▸ What to do: Return each line of the listing in which the word "Anak" appears.

== Records provided

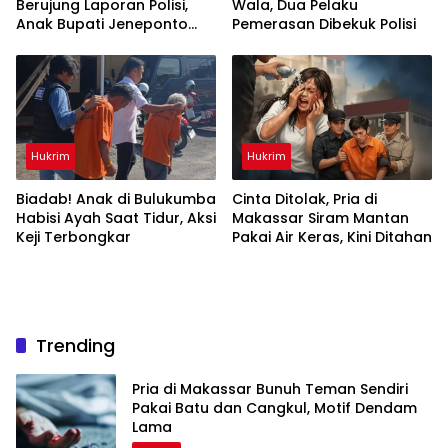
Berujung Laporan Polisi,
Wala, Dua Pelaku
Anak Bupati Jeneponto
Pemerasan Dibekuk Polisi
Terseret Kasus
Hukrim
Hukrim
Biadab! Anak di Bulukumba
Cinta Ditolak, Pria di
Habisi Ayah Saat Tidur, Aksi
Makassar Siram Mantan
Keji Terbongkar
Pakai Air Keras, Kini Ditahan
Trending
Pria di Makassar Bunuh Teman Sendiri
Pakai Batu dan Cangkul, Motif Dendam
Lama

====

▸ Response to the exercise:
Anak Bupati Jeneponto
Biadab! Anak di Bulukumba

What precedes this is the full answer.